Interiors are vitally important in supporting positive mental health.
Presenter and DIY expert Georgina Burnett gives her top interior tips on how to support and maximise positive mental health and wellbeing.
With one in four expected to suffer from a mental illness each year; creating a comfortable, peaceful and personalised space is being recognised as a powerful tool in relieving feelings of anxiety, depression and Seasonal Defective Disorder. New research conducted by National Home Improvement Month has unveiled that currently, 52% of the UK feel uncomfortable in their own homes, 63% feel unsafe and 10% feel embarrassed or ashamed.
Presenter, interior designer, and National Home Improvement Month Ambassador Georgina Burnett provide her top small interior changes, to alleviate stresses and promote positive wellbeing.
Georgina Burnett advises that one of the easiest and most effective interior changes to make is creating a more spacious and simpler environment:
“Your home needs to represent where you want to be or where you want to move towards in life, so you need empowering interiors to propel you forward.

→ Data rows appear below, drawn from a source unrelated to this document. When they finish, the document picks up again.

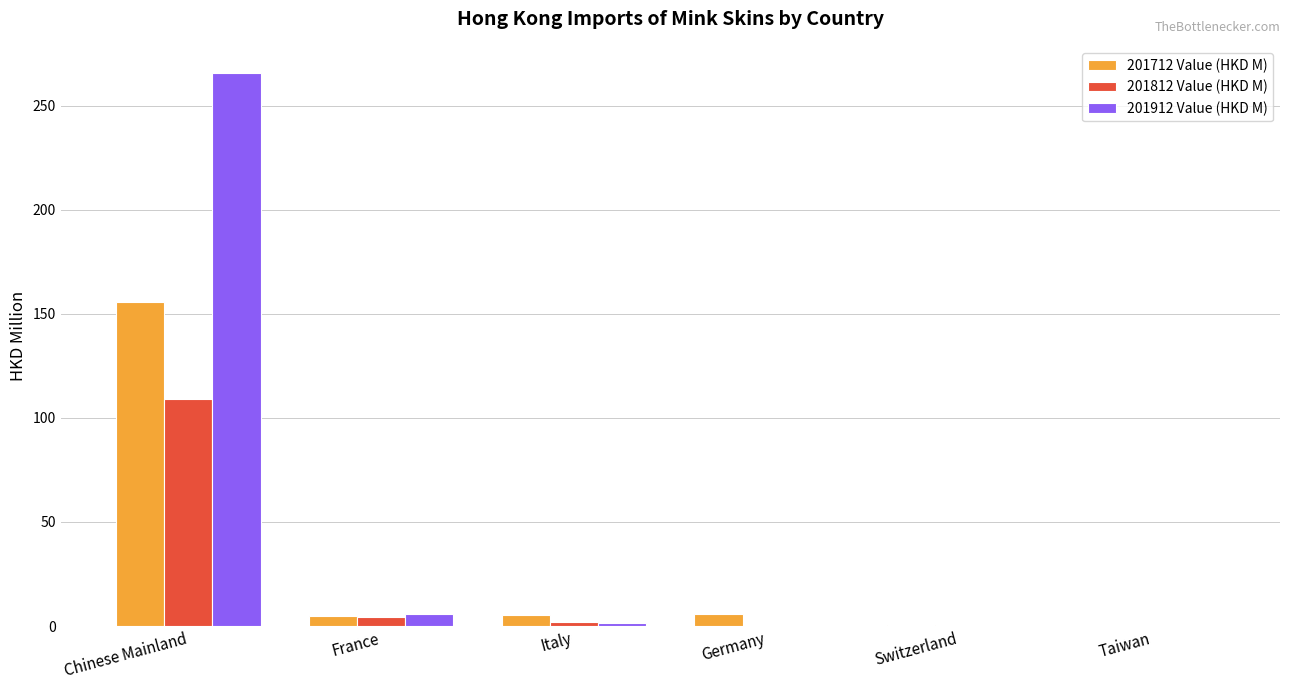

What is the maximum value for 201812 Value (HKD M)?

109.0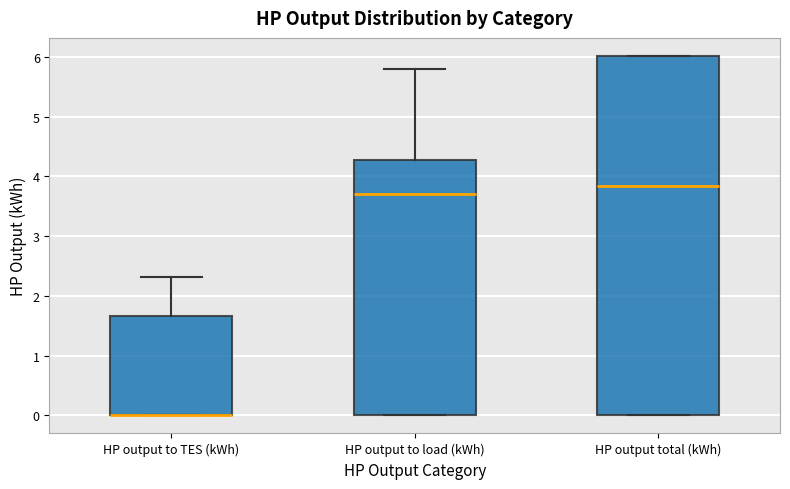

Reading left to right, transcribe this box plot: for each box, give where its median line is, the range the box spans, and where its two whiskers end, as read against the y-axis. The values are not printed on the chart, so give them approximately, as read against the axis.

HP output to TES (kWh): median 0.0 (drawn on the box's lower edge), box 0.0 to 1.7, whiskers 0.0 to 2.3
HP output to load (kWh): median 3.7, box 0.0 to 4.3, whiskers 0.0 to 5.8
HP output total (kWh): median 3.8, box 0.0 to 6.0, whiskers 0.0 to 6.0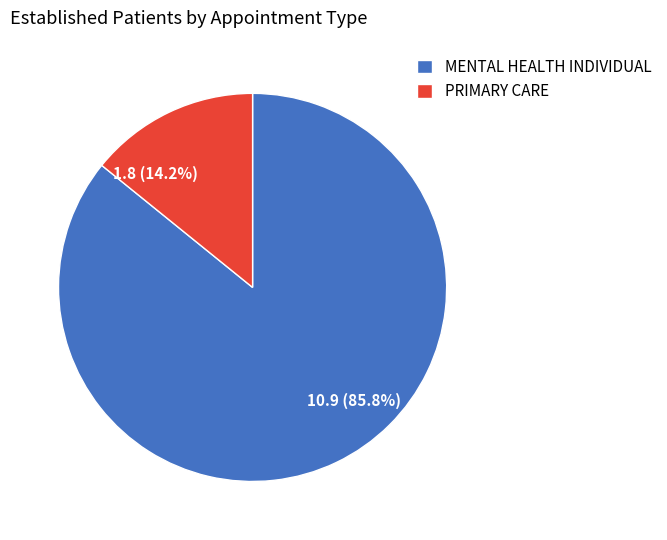

Which slice represents more than half of the pie?

MENTAL HEALTH INDIVIDUAL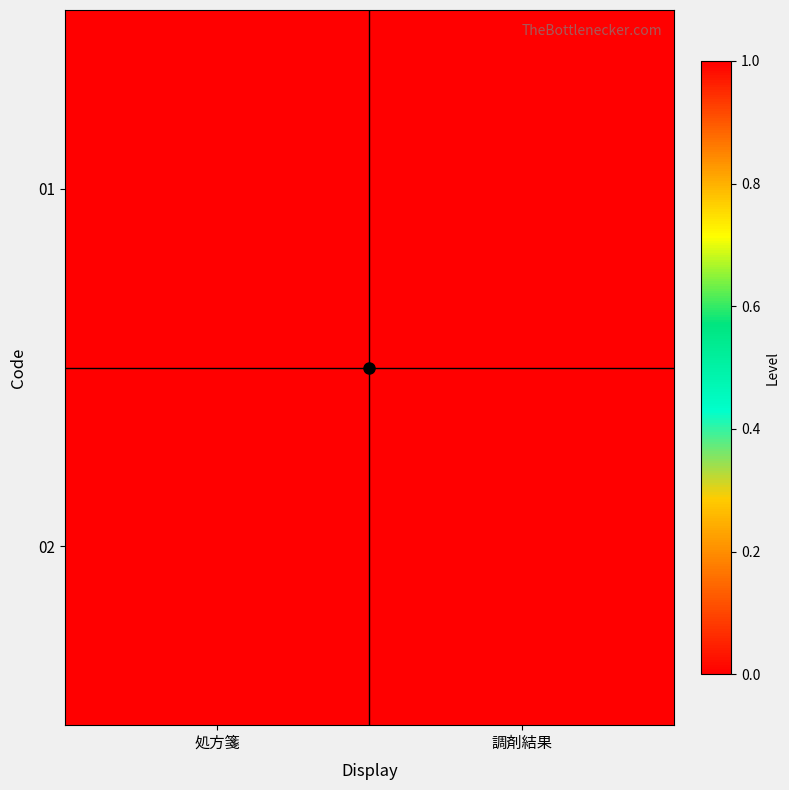

Which category has the lowest value across all series?

調剤結果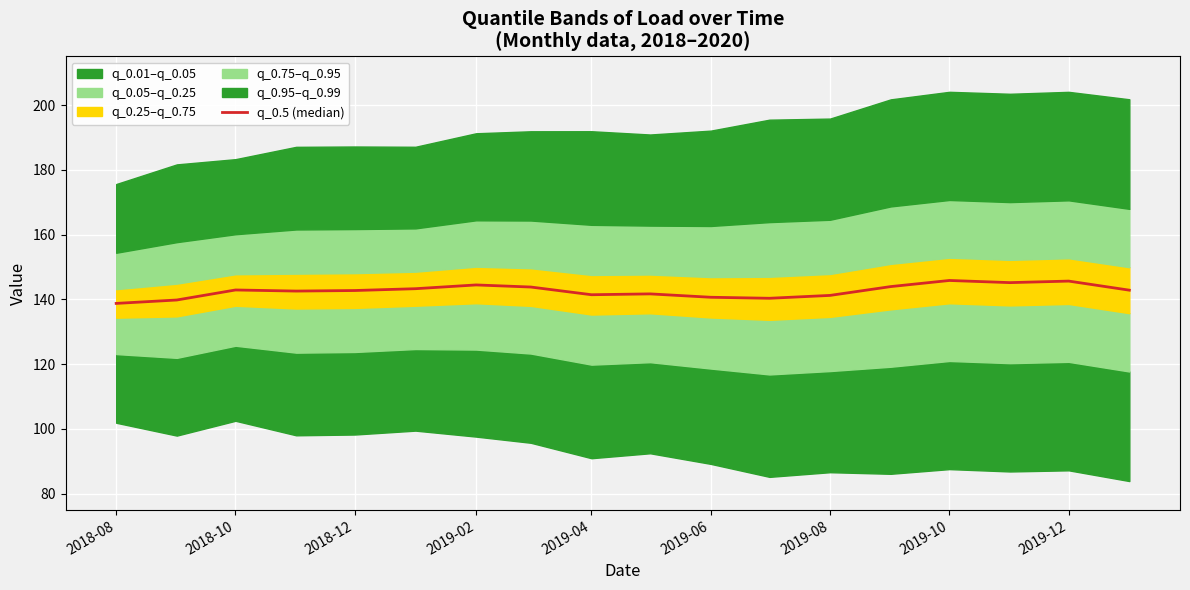

At which category does the data reach its first local peak?

2018-10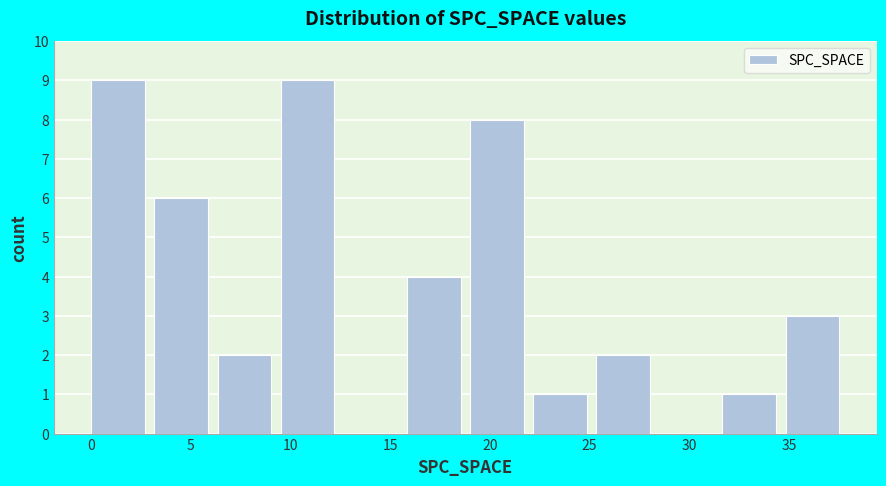

What is the height of the bar covering 16.0 to 19.0 on the x-axis? Neither the bar edges nor the heights are printed on the chart, so give them approximately, as read against the axes.

4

The first step must be to declutter, as an organised home means an organised mind”, says Georgina.
“Removing excess clutter from mantelpieces, shelves and the tops of cupboards and storing in attics or under beds creates a minimalistic space that appears larger. The interior instantly becomes a more soothing and relaxing space, losing its overwhelming and demanding aura.”
Georgina warns that an environment that includes damage or broken furniture can subconsciously impact wellbeing and mood. As Georgina notes: “your furniture may have seen better days. Maybe you have been clinging onto it for far too long. You could replace it and send the old items to charity, or even better upcycle. You would be amazed by what you can do with some chalk paint and decoupage – and it will save you money! Fix anything that is broken. Feng Shui warns us that broken, cracked and faulty items in the home will affect our chi.”
Georgina suggests incorporating plants, flowers, and greenery into interior design to improve wellbeing.
As Georgina describes: “According to many studies, indoor plants have been shown to improve your mood, reduce stress levels, increase productivity, attention span and even pain tolerance.”
“For me, a room isn’t finished until it has at least one plant in it. It’s a great way to soften edges and bring a corner to life. The popularity of house plants has returned in force recently – particularly big leafy plants like the Monstera, mirrored in fashionable wallpapers and fabrics. A deep green plant can not only add depth to the en vogue pastel schemes but can also help your wellbeing. If you want big impact plants though, Schefflera, otherwise known as Umbrella plant, Dracaena, Yukka and Devil’s Ivy (Epipremnum aureum) are all great options for the home. To improve air quality incorporate for Areca Palm (Chrysalidocarpus lutescens), Lady Palm (Rhapis excelsa), Bamboo palm (Chamaedorea seifrizii) or Rubber Plant (Ficus robusta) as these are great for removing formaldehyde, benzene, and carbon monoxide from the air.”
“These days there are some incredible faux plants too which can have a placebo effect on lifting the mood of the less green-fingered amongst us. Very popular at the moment are succulents. These pretty and interesting species take very little care – needing just the odd spritz with a water spray and can make for beautiful displays, even vertical wall art.”
Colour psychology is a fascinating subject and is a really helpful guide for working out which colours will bring about the appropriate mood for a room. Remember that colour is almost as divisive as Brexit though, so it’s a conversation to be had with all members of the household! For example, some people find that yellow lifts their mood, whilst it makes others feel uneasy. I’ve experimented with clients by using a heart rate monitor whilst holding up colour cards in front of them, with astonishing results. So play around with colours and assess how they make you and your family feel – then use what you find to help you choose the appropriate colour scheme for each room.